Whether resolving a dispute, deciding who pays the check for lunch, or simply passing the time, Japan’s “Jan-ken” culture is simple, surprisingly elegant, and a lot of fun.

In Western cultures, you might go back and forth with someone when deciding who picks up the check at a restaurant, each party becoming increasingly flustered with the whole, “I’ve got this,” “No, no. I’ve got this!” song and dance until someone finally gives in. In Japan, this situation would be quickly and efficiently resolved with a good old-fashioned game of rock-paper-scissors.

Rock-paper-scissors, or “Jan-ken” in Japanese, is a cultural keystone in Japan, with all kinds of disputes, disagreements, and predicaments being resolved through the game’s simplistic mechanics.

Kids in Japan are taught about jan-ken at a young age, and it’s a quick and easy way for parents to let kids resolve common sibling altercations through the impartial hand of Lady Luck. Sure, there are pro rock-paper-scissors leagues that meticulously calculate odds and discuss strategy, but for two adolescents in Japan, jan-ken is about the closest thing to a fair and largely luck-based resolution you’re liable to find. Kids learn that the result of a good jan-ken game is indisputable, so there are few complaints when a child loses that last piece of cake or whatnot to his younger sister.

▼ A Japanese YouTuber challenges a random store clerk to a game of jan-ken

The idea that jan-ken is a simple and fair solution for many of life’s social conundrums carries on into adulthood, where rock-paper-scissors matches are held to decide everything from who should pay the check at dinner, to who gets that shiny new PS4 at the office end-of-year party.
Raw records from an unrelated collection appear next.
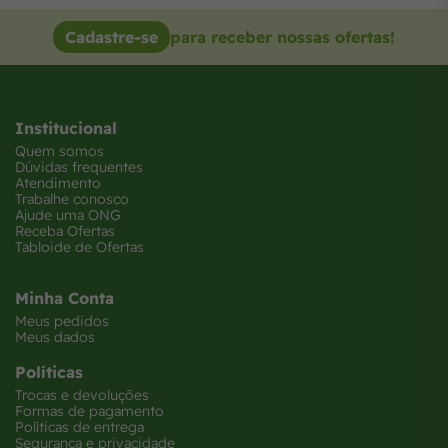
Cadastre-se
para receber nossas ofertas!
Institucional
Quem somos
Dúvidas frequentes
Atendimento
Trabalhe conosco
Ajude uma ONG
Receba Ofertas
Tabloide de Ofertas
Minha Conta
Meus pedidos
Meus dados
Políticas
Trocas e devoluções
Formas de pagamento
Políticas de entrega
Segurança e privacidade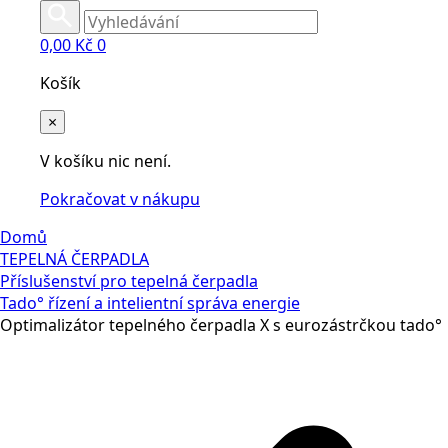
0,00
Kč
0
Košík
×
V košíku nic není.
Pokračovat v nákupu
Domů
TEPELNÁ ČERPADLA
Příslušenství pro tepelná čerpadla
Tado° řízení a intelientní správa energie
Optimalizátor tepelného čerpadla X s eurozástrčkou tado°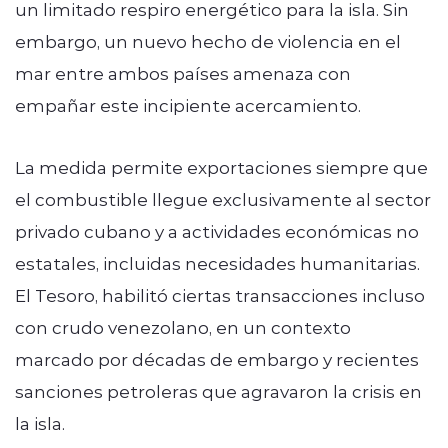
un limitado respiro energético para la isla. Sin
embargo, un nuevo hecho de violencia en el
mar entre ambos países amenaza con
empañar este incipiente acercamiento.
La medida permite exportaciones siempre que
el combustible llegue exclusivamente al sector
privado cubano y a actividades económicas no
estatales, incluidas necesidades humanitarias.
El Tesoro, habilitó ciertas transacciones incluso
con crudo venezolano, en un contexto
marcado por décadas de embargo y recientes
sanciones petroleras que agravaron la crisis en
la isla.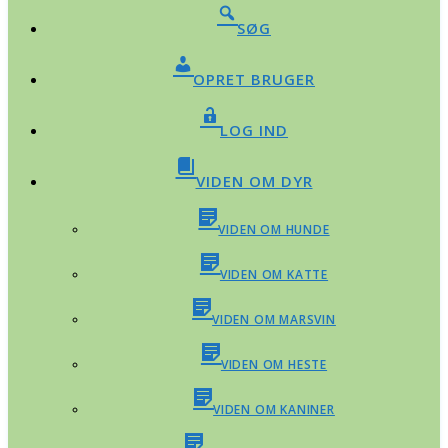
SØG
OPRET BRUGER
LOG IND
VIDEN OM DYR
VIDEN OM HUNDE
VIDEN OM KATTE
VIDEN OM MARSVIN
VIDEN OM HESTE
VIDEN OM KANINER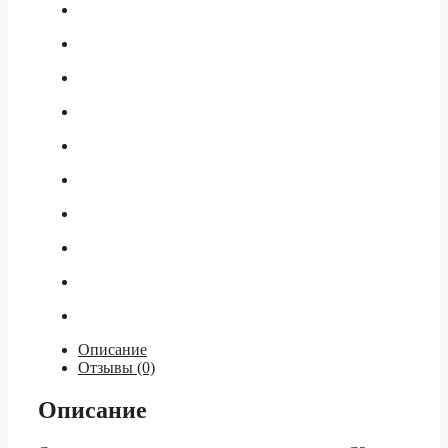
Описание
Отзывы (0)
Описание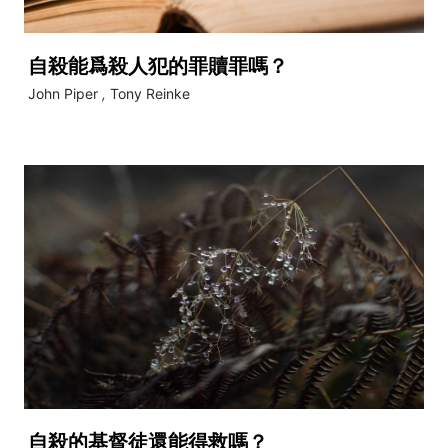
自殺能爲殺人犯的罪贖罪嗎？
John Piper
,
Tony Reinke
自殺的基督徒還能得救嗎？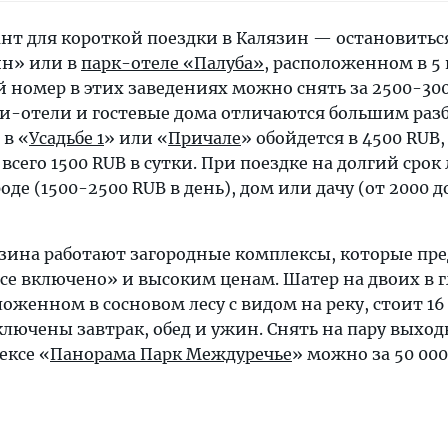
т для короткой поездки в Калязин — остановитьс
ин» или в
парк-отеле «Палуба»
, расположенном в 5 
 номер в этих заведениях можно снять за 2500-300
и-отели и гостевые дома отличаются большим раз
 в «
Усадьбе 1
» или «
Причале
» обойдется в 4500 RUB,
всего 1500 RUB в сутки. При поездке на долгий срок
оде (1500-2500 RUB в день), дом или дачу (от 2000 д
язина работают загородные комплексы, которые пр
все включено» и высоким ценам. Шатер на двоих в 
ложенном в сосновом лесу с видом на реку, стоит 16
включены завтрак, обед и ужин. Снять на пару выхо
ексе «
Панорама Парк Междуречье
» можно за 50 000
In fact, it’s not unheard of for extremely costly transactions to be decided with rock paper scissors, such as this auction house that settled a tied bid by having the bidders engage in a game of jan-ken.

Rock-paper-scissors apparently originated in China (or, at least, that’s where the first historical mention of the game came from), and it’s used occasionally in western cultures to make mostly inconsequential decisions, but it’s arguably the Japanese that elevated jan-ken to an entrenched form of social interaction, starting with a variation called “Kitsune-ken” that used a similar rule set. The featured image depicts a trio of women playing the fox (“kitsune” in Japanese) version of the game.

▼ A diagram of how to play “Mushi-ken,” a precursor to Japan’s jan-ken


Jan-ken is so ingrained into Japanese culture that it pops up everywhere. Restaurants and bars will often hold promotions that challenge guests to play a match with waiters and waitresses for a free drink or a discount. It’s also a common drinking game among friends and it’s so ubiquitous that there are countless permutations in the rules for how to resolve a tie or win the game. At least one university has even sunk significant manpower and resources into creating a robotic arm that wins jan-ken games 100% of the time.

▼ Fortunately, they still don’t let it make any decisions.

While western cultures may decide things with a coin toss, don’t be surprised if you’re challenged to a game of jan-ken when visiting Japan – sometimes even when the stakes are fairly high. Just remember the phrase for initiating a game (“saisho wa gu, jan-ken-pon!“) and enjoy the simple beauty of knowing that, statistically, at least, you’ll win just as often as you lose.